I should add that when stuff like that happens I do check my memory and all the connections, but really, the mobo is usually suspect. I've seen far too many go. Give your mobo a careful examination and see if any of the capacitors are leaking or swollen. That's a really common problem. Also, if you've had a PSU die on you recently, that can damage the mobo also. We had a PC at work where the PSU blew out in a storm and, while the board still works, the USB ports kill any device plugged into them.
I should add that when stuff like that happens I do check my memory and all the connections, but really, the mobo is usually suspect. I've seen far too many go. Give your mobo a careful examination and see if any of the capacitors are leaking or swollen. That's a really common problem. Also, if you've had a PSU die on you recently, that can damage the mobo also. We had a PC at work where the PSU blew out in a storm and, while the board still works, the USB ports kill any device plugged into them.
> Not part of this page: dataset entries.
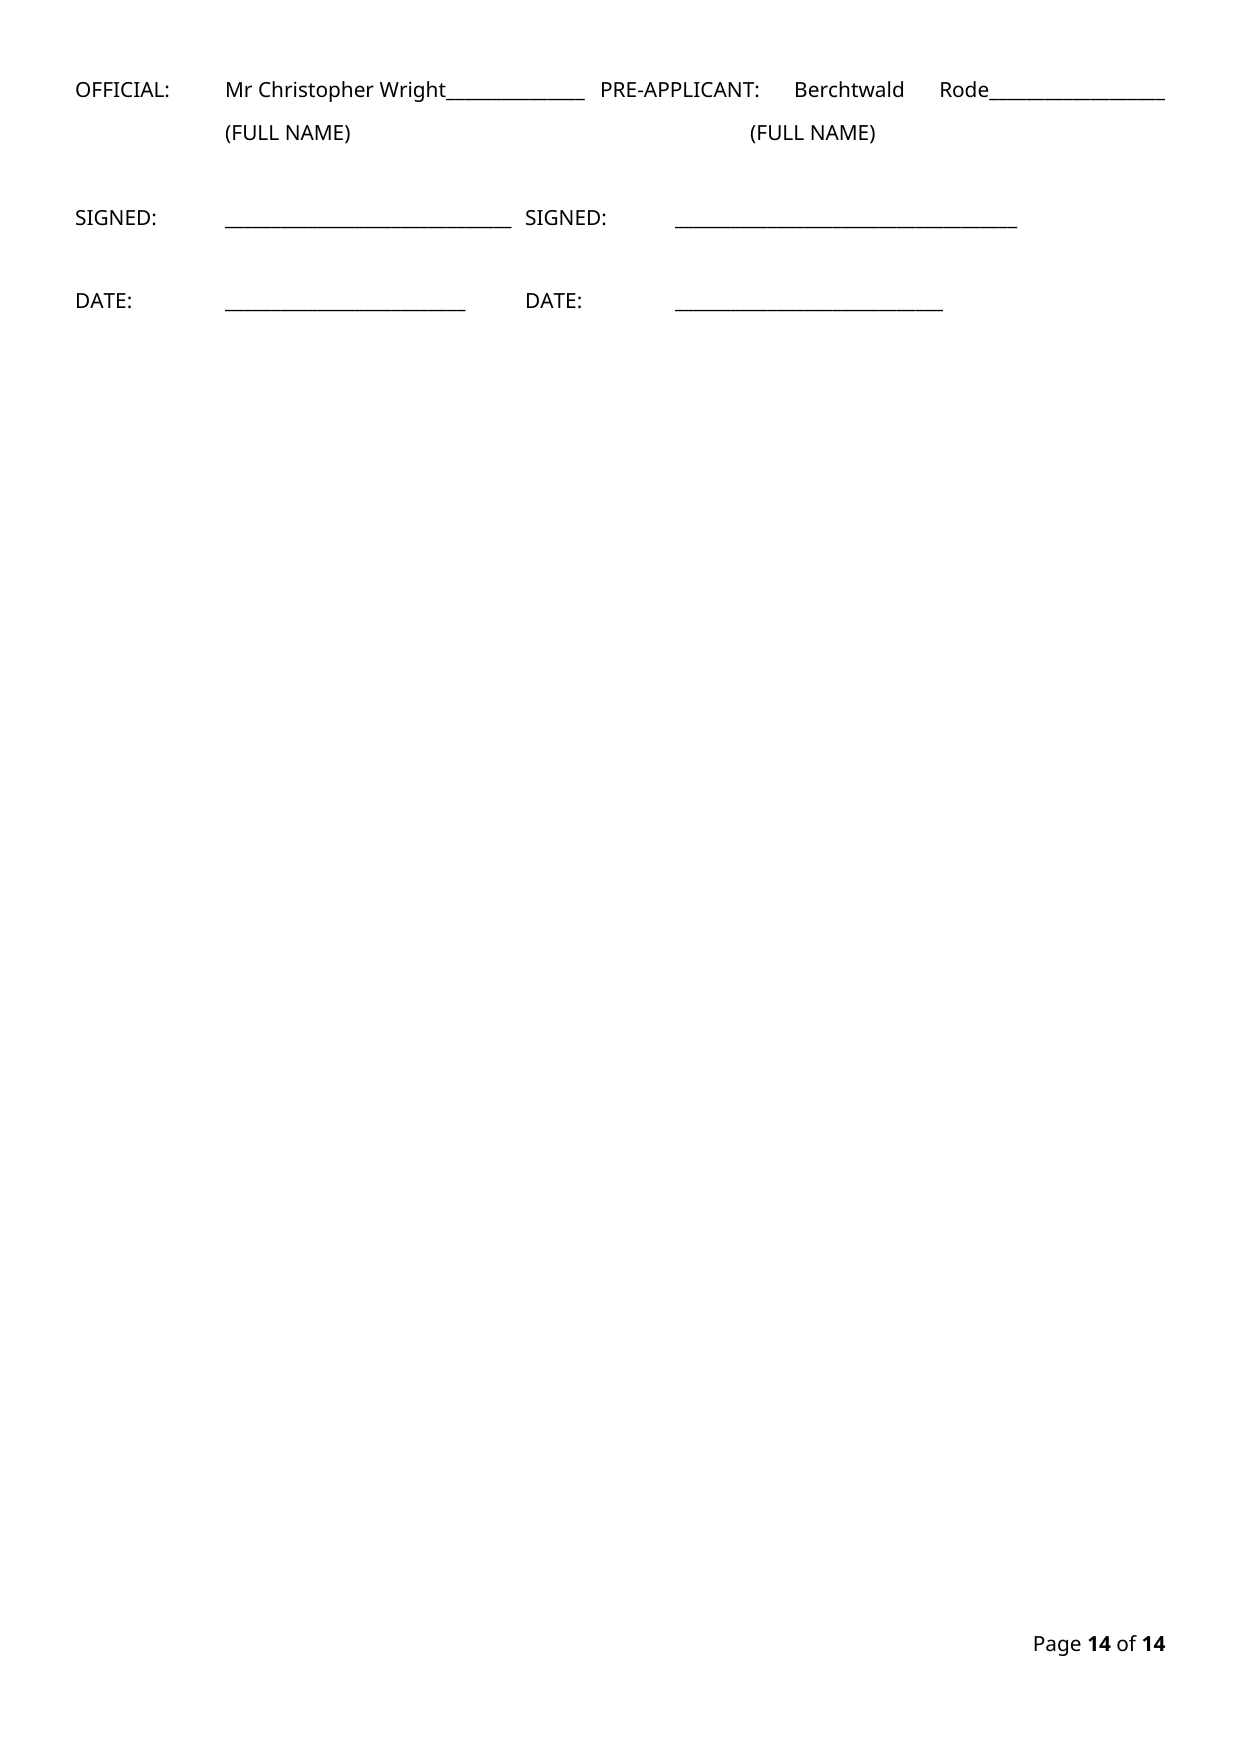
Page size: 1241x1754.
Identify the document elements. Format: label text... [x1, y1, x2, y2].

text DATE: __________________________ DATE: _____________________________ [75, 286, 1165, 357]
text SIGNED: _______________________________ SIGNED: _____________________________________ [75, 203, 1165, 231]
text OFFICIAL: Mr Christopher Wright_______________ PRE-APPLICANT: Berchtwald Rode___________________ (FULL NAME) (FULL NAME) [75, 75, 1165, 146]
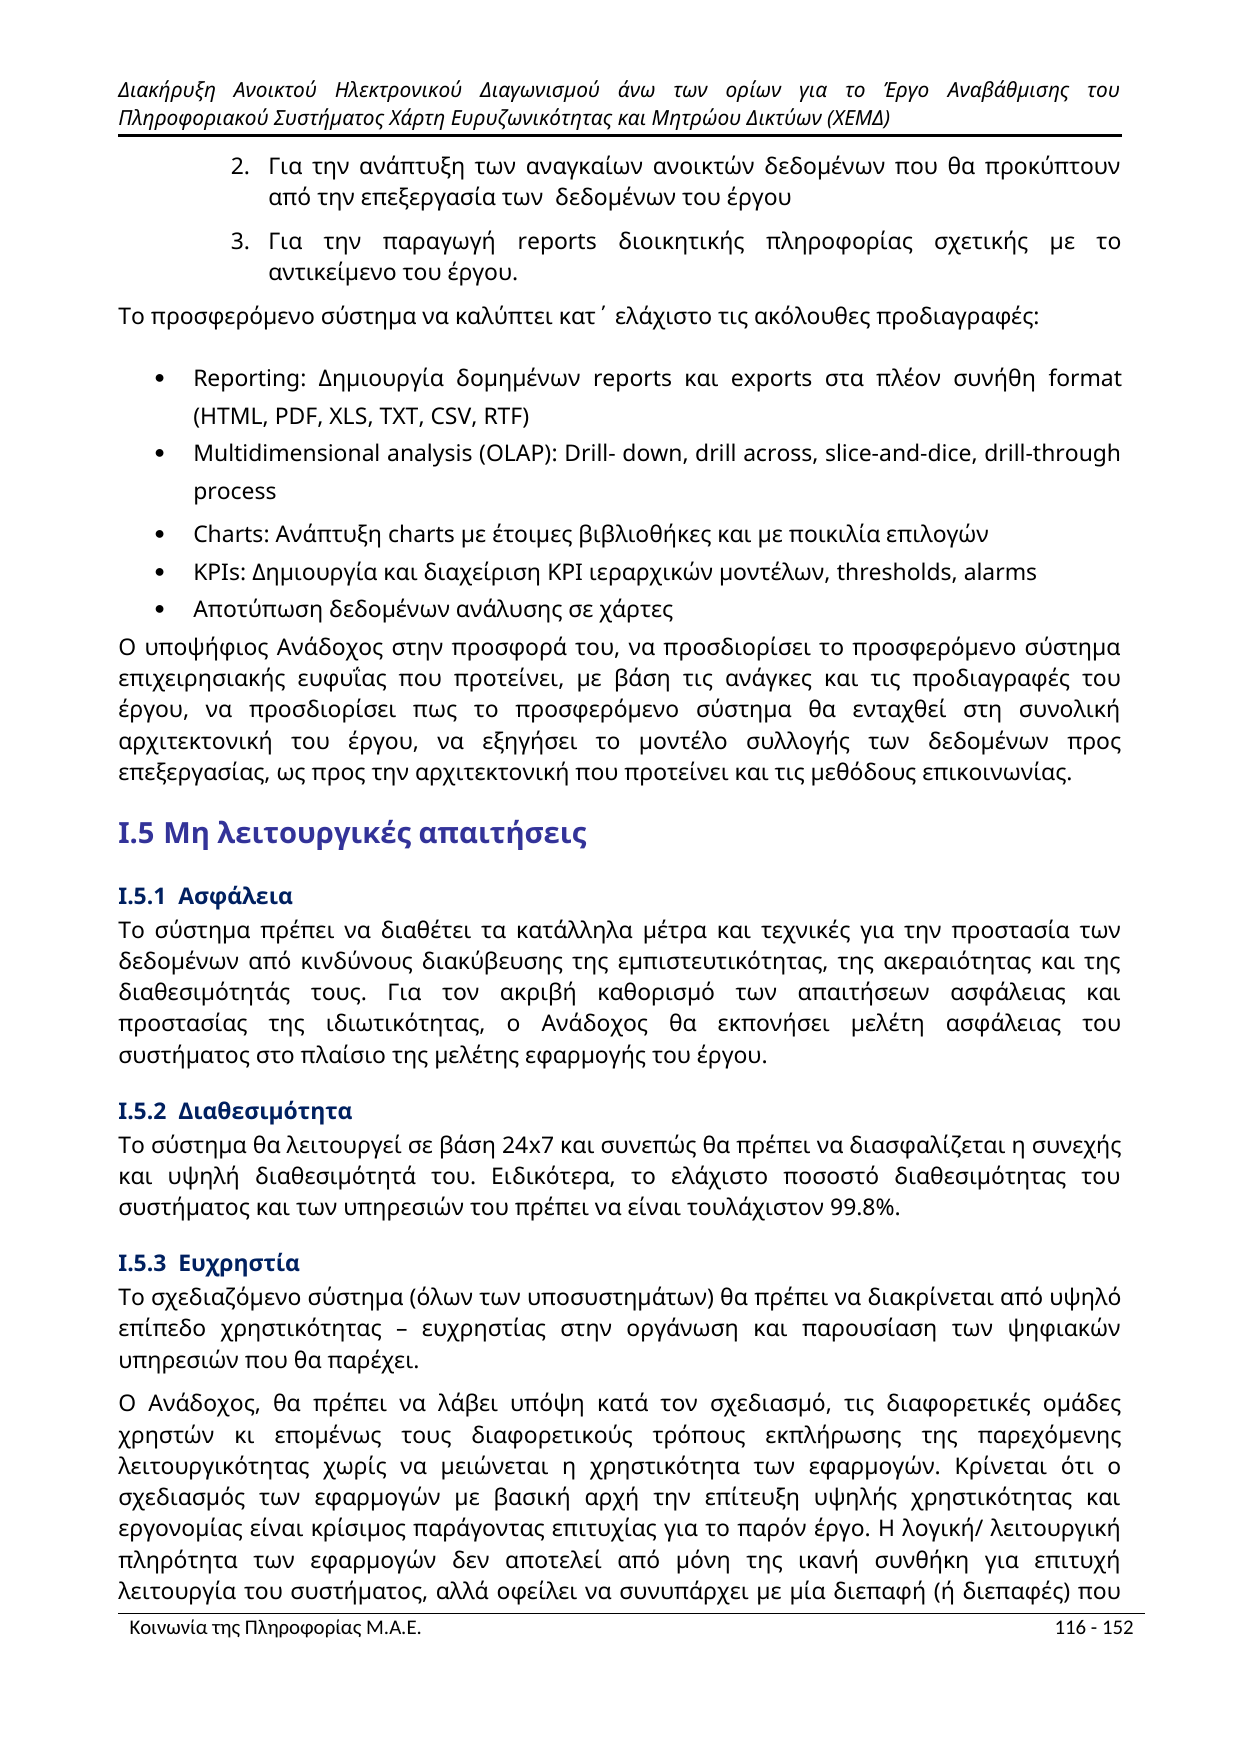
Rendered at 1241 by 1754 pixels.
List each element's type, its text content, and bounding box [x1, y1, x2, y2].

text Ο υποψήφιος Ανάδοχος στην προσφορά του, να προσδιορίσει το προσφερόμενο σύστημα επιχειρησιακής ευφυΐας που προτείνει, με βάση τις ανάγκες και τις προδιαγραφές του έργου, να προσδιορίσει πως το προσφερόμενο σύστημα θα ενταχθεί στη συνολική αρχιτεκτονική του έργου, να εξηγήσει το μοντέλο συλλογής των δεδομένων προς επεξεργασίας, ως προς την αρχιτεκτονική που προτείνει και τις μεθόδους επικοινωνίας. [118, 631, 1122, 787]
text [118, 1387, 1122, 1606]
list KPIs: Δημιουργία και διαχείριση KPI ιεραρχικών μοντέλων, thresholds, alarms [156, 556, 1122, 587]
text Το σχεδιαζόμενο σύστημα (όλων των υποσυστημάτων) θα πρέπει να διακρίνεται από υψηλό επίπεδο χρηστικότητας – ευχρηστίας στην οργάνωση και παρουσίαση των ψηφιακών υπηρεσιών που θα παρέχει. [118, 1281, 1122, 1375]
text Το σύστημα πρέπει να διαθέτει τα κατάλληλα μέτρα και τεχνικές για την προστασία των δεδομένων από κινδύνους διακύβευσης της εμπιστευτικότητας, της ακεραιότητας και της διαθεσιμότητάς τους. Για τον ακριβή καθορισμό των απαιτήσεων ασφάλειας και προστασίας της ιδιωτικότητας, ο Ανάδοχος θα εκπονήσει μελέτη ασφάλειας του συστήματος στο πλαίσιο της μελέτης εφαρμογής του έργου. [118, 914, 1122, 1070]
text Το προσφερόμενο σύστημα να καλύπτει κατ΄ ελάχιστο τις ακόλουθες προδιαγραφές: [118, 299, 1122, 331]
list Για την ανάπτυξη των αναγκαίων ανοικτών δεδομένων που θα προκύπτουν από την επεξεργασία των δεδομένων του έργου [231, 149, 1122, 212]
list Charts: Ανάπτυξη charts με έτοιμες βιβλιοθήκες και με ποικιλία επιλογών [156, 518, 1122, 549]
subtitle Διαθεσιμότητα [118, 1095, 1122, 1126]
list Reporting: Δημιουργία δομημένων reports και exports στα πλέον συνήθη format (HTML, PDF, XLS, TXT, CSV, RTF) [156, 362, 1122, 431]
subtitle Ασφάλεια [118, 880, 1122, 911]
list Για την παραγωγή reports διοικητικής πληροφορίας σχετικής με το αντικείμενο του έργου. [231, 224, 1122, 287]
subtitle Μη λειτουργικές απαιτήσεις [118, 812, 1122, 852]
list Αποτύπωση δεδομένων ανάλυσης σε χάρτες [156, 593, 1122, 624]
subtitle Ευχρηστία [118, 1247, 1122, 1279]
list Multidimensional analysis (OLAP): Drill- down, drill across, slice-and-dice, drill-through process [156, 437, 1122, 506]
text Το σύστημα θα λειτουργεί σε βάση 24x7 και συνεπώς θα πρέπει να διασφαλίζεται η συνεχής και υψηλή διαθεσιμότητά του. Ειδικότερα, το ελάχιστο ποσοστό διαθεσιμότητας του συστήματος και των υπηρεσιών του πρέπει να είναι τουλάχιστον 99.8%. [118, 1129, 1122, 1222]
ducktapevoodoo wrote:did you use thermal paste when you did the processor?
Har har.
marurun wrote:It does really sound like a mobo problem. It it was a video problem you'd get some kind of beep code at boot. Come to think of it, do you get any beep codes at boot? Sometimes you can look those up in the back of the manual to get ideas. But yeah, sounds like a mobo problem. Might be time to just buy something cheap from a reputable mfg. There are some nice boards out there for good prices, particularly if you buy something nice and polished from the end of the last generation before the most recent.
I should add that when stuff like that happens I do check my memory and all the connections, but really, the mobo is usually suspect. I've seen far too many go. Give your mobo a careful examination and see if any of the capacitors are leaking or swollen. That's a really common problem. Also, if you've had a PSU die on you recently, that can damage the mobo also. We had a PC at work where the PSU blew out in a storm and, while the board still works, the USB ports kill any device plugged into them.
Yes I said the mobo gives the beeps indicating bad video. I've tried alternate video, cpu, and ram. The board is at fault.